The approach should have to present in this work is only suitable for data flow workflows, that include cyclic operations or decision trees. Thus an investigation of how to express control flows using a DSL and how to integrate with Celery engine would be beneficial for users.
WorkflowDSL should also support scalable execution using Celery execution engine for java-based workflows. Using the data dependencies specified by user, WorkflowDSL can automatically parallelize workflow tasks to execute them in a cluster.
Data provenance can be defined as metadata that explains how certain objects came to be. Who has created, modified them, when has that happened.

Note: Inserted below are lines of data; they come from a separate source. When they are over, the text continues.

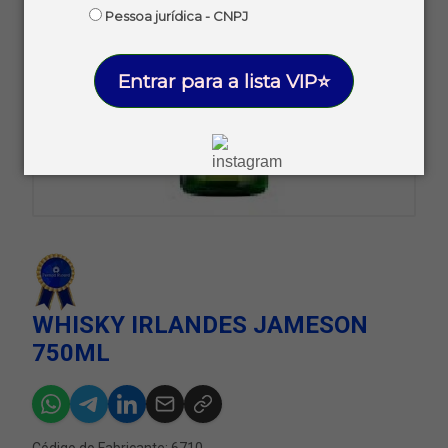
Pessoa jurídica - CNPJ
Entrar para a lista VIP⭐
WHISKY IRLANDES JAMESON
750ML
Código do Fabricante: 6710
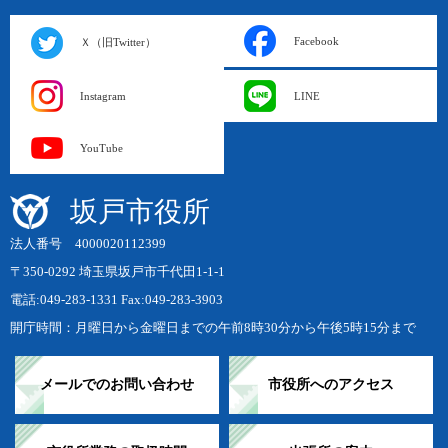
Facebook
Ｘ（旧Twitter）
Instagram
LINE
YouTube
坂戸市役所
法人番号 4000020112399
〒350-0292 埼玉県坂戸市千代田1-1-1
電話:049-283-1331 Fax:049-283-3903
開庁時間：月曜日から金曜日までの午前8時30分から午後5時15分まで
メールでのお問い合わせ
市役所へのアクセス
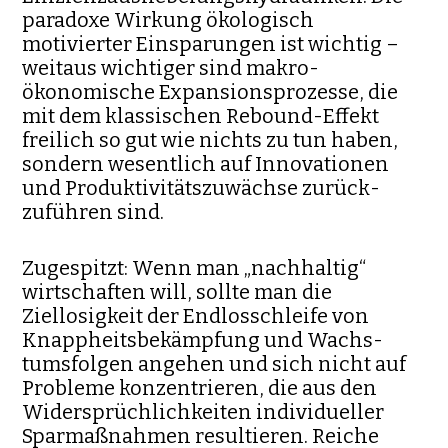
paradoxe Wirkung ökolo­gisch
motivierter Einsparungen ist wichtig –
weitaus wichtiger sind mak­ro­
ökonomische Expansionsprozesse, die
mit dem klassischen Re­bound-Effekt
freilich so gut wie nichts zu tun haben,
son­dern wesent­lich auf Innovationen
und Produktivitätszuwächse zu­rück­
zuführen sind.
Zu­ge­spitzt: Wenn man „nachhaltig“
wirtschaften will, sollte man die
Ziellosigkeit der End­los­schleife von
Knappheitsbekämpfung und Wachs­
tums­folgen angehen und sich nicht auf
Probleme konzentrieren, die aus den
Widersprüchlichkeiten indi­vidueller
Sparmaßnahmen resul­tieren. Reiche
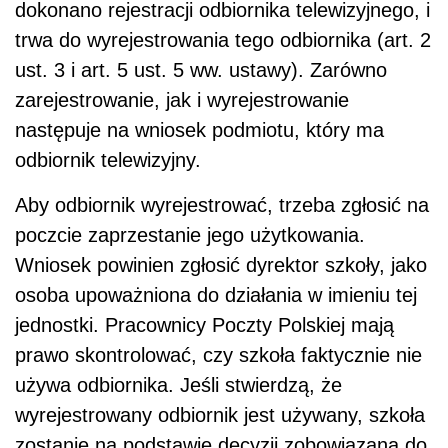
dokonano rejestracji odbiornika telewizyjnego, i
trwa do wyrejestrowania tego odbiornika (art. 2
ust. 3 i art. 5 ust. 5 ww. ustawy). Zarówno
zarejestrowanie, jak i wyrejestrowanie
następuje na wniosek podmiotu, który ma
odbiornik telewizyjny.
Aby odbiornik wyrejestrować, trzeba zgłosić na
poczcie zaprzestanie jego użytkowania.
Wniosek powinien zgłosić dyrektor szkoły, jako
osoba upoważniona do działania w imieniu tej
jednostki. Pracownicy Poczty Polskiej mają
prawo skontrolować, czy szkoła faktycznie nie
używa odbiornika. Jeśli stwierdzą, że
wyrejestrowany odbiornik jest używany, szkoła
zostanie na podstawie decyzji zobowiązana do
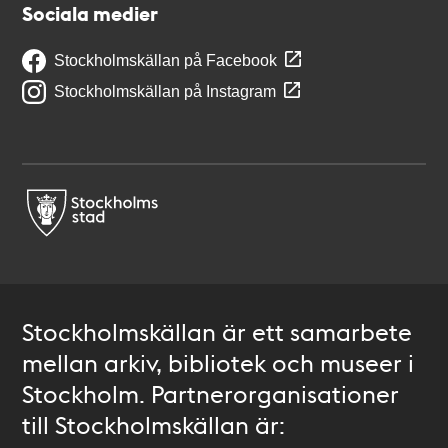
Sociala medier
Stockholmskällan på Facebook
Stockholmskällan på Instagram
Stockholmskällan är ett samarbete
mellan arkiv, bibliotek och museer i
Stockholm. Partnerorganisationer
till Stockholmskällan är:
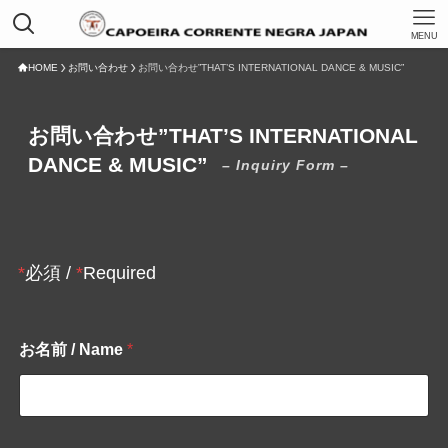
MENU
HOME
お問い合わせ
お問い合わせ”THAT’S INTERNATIONAL DANCE & MUSIC”
お問い合わせ”THAT’S INTERNATIONAL
DANCE & MUSIC”
– Inquiry Form –
*
必須 /
*
Required
お名前 / Name
*
/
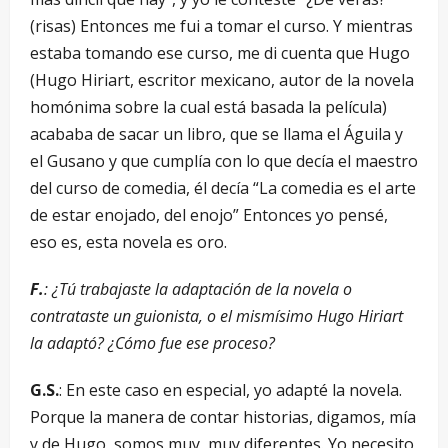
(risas) Entonces me fui a tomar el curso. Y mientras
estaba tomando ese curso, me di cuenta que Hugo
(Hugo Hiriart, escritor mexicano, autor de la novela
homónima sobre la cual está basada la película)
acababa de sacar un libro, que se llama el Águila y
el Gusano y que cumplía con lo que decía el maestro
del curso de comedia, él decía “La comedia es el arte
de estar enojado, del enojo” Entonces yo pensé,
eso es, esta novela es oro.
F.
: ¿Tú trabajaste la adaptación de la novela o
contrataste un guionista, o el mismísimo Hugo Hiriart
la adaptó? ¿Cómo fue ese proceso?
G.S.
: En este caso en especial, yo adapté la novela.
Porque la manera de contar historias, digamos, mía
y de Hugo, somos muy, muy diferentes. Yo necesito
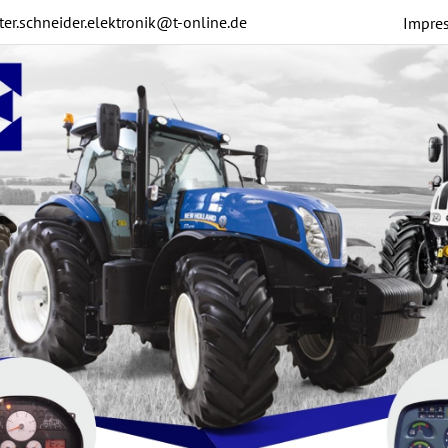
ter.schneider.elektronik@t-online.de
Impre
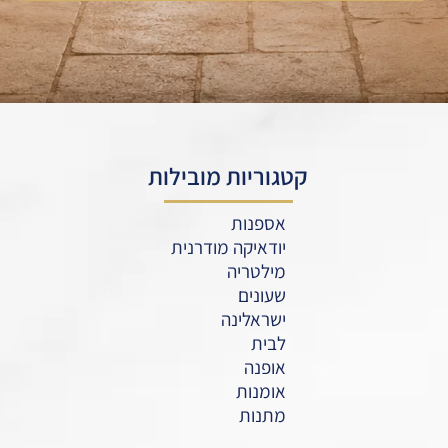
קטגוריות מובילות
אספנות
יודאיקה מודרנית
מילטריה
שעונים
ישראלינה
לבית
אופנה
אומנות
מתנות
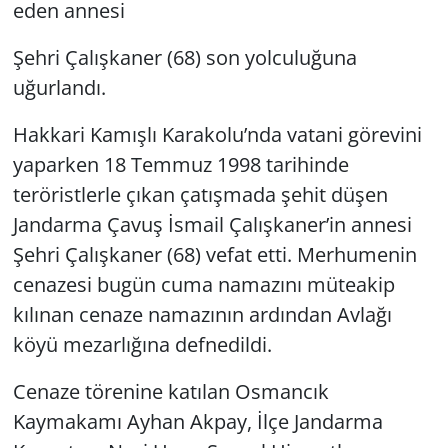
eden annesi
Şehri Çalışkaner (68) son yolculuğuna
uğurlandı.
Hakkari Kamışlı Karakolu’nda vatani görevini
yaparken 18 Temmuz 1998 tarihinde
teröristlerle çıkan çatışmada şehit düşen
Jandarma Çavuş İsmail Çalışkaner’in annesi
Şehri Çalışkaner (68) vefat etti. Merhumenin
cenazesi bugün cuma namazını müteakip
kılınan cenaze namazının ardından Avlağı
köyü mezarlığına defnedildi.
Cenaze törenine katılan Osmancık
Kaymakamı Ayhan Akpay, İlçe Jandarma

Data provenance is essential in scientific research, as it eases the process of reproducing experiments, proves that there was no tampering with data that could possibly lead to fabrication or falsification of the results, and ensures integrity of the conducted research.
In addition, provenance in research can be used in troubleshooting and optimizing the scientific workflows to be more efficient, as it provides a lot of data that was collected during the execution, typically including the input parameters, the environment in which the execution happened, intermediary data, outputs, processing time, etc. There should not be redundancy in execution. Reproducing past experiments, with identical input data and parameters or with different parameters is one of the features that would be benefit for data scientists.
The amount of data collected depends on how fine-grained the provenance was configured to be.
Another avenue of investigation is how a specific provenance record can be stored in a blockchain to serve as a notary. Finally, another important aspect of provenance is interoperability. Work should have to present a data model that is specific to mlwf language, thus it should be interchanged with other provenance data models such as W3C PROV standard.
Thus, a tool that can convert between the implemented data model and other PROV based data models.